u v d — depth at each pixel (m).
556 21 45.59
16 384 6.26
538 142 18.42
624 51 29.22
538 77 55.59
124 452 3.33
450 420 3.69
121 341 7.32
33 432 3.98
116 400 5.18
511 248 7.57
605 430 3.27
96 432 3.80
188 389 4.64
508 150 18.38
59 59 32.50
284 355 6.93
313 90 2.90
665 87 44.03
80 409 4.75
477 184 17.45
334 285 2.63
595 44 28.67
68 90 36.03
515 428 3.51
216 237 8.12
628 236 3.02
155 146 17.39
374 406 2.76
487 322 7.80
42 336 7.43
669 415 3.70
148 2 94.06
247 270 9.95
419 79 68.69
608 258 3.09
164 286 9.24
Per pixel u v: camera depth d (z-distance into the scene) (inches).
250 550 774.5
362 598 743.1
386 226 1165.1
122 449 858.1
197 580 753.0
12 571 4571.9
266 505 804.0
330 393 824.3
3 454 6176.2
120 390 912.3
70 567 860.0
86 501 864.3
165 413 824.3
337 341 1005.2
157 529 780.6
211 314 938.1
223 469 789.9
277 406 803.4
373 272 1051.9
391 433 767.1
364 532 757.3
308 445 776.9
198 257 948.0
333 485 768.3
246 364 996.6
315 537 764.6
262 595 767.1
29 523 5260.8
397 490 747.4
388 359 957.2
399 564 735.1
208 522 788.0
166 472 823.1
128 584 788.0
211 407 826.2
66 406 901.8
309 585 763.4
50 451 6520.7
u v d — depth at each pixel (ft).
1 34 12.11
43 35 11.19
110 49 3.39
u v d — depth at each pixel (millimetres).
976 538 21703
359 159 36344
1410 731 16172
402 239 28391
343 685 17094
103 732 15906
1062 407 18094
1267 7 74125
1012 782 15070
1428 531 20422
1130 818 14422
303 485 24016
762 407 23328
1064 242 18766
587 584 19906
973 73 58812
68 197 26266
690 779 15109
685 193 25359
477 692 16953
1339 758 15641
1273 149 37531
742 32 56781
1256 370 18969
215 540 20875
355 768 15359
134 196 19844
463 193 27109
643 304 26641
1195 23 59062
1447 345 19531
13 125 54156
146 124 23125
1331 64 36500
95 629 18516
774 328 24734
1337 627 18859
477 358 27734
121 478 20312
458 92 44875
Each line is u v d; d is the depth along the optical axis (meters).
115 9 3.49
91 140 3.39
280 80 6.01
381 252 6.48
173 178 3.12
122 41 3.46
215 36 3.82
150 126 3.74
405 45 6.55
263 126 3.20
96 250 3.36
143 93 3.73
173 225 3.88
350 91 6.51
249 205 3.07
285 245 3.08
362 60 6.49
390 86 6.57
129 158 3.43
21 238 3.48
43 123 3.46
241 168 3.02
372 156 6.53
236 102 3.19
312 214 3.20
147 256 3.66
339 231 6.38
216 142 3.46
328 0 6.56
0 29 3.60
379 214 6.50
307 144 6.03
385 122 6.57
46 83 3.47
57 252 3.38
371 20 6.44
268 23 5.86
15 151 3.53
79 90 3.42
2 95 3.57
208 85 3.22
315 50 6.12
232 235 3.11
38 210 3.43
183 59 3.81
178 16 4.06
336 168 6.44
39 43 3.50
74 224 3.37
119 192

**TASK OBJECTIVE:**
Pull from the data each line where the string "pixel" turns up.

**EXERCISE RESULT:**
u v d — depth at each pixel (m).
Per pixel u v: camera depth d (z-distance into the scene) (inches).
u v d — depth at each pixel (ft).
u v d — depth at each pixel (millimetres).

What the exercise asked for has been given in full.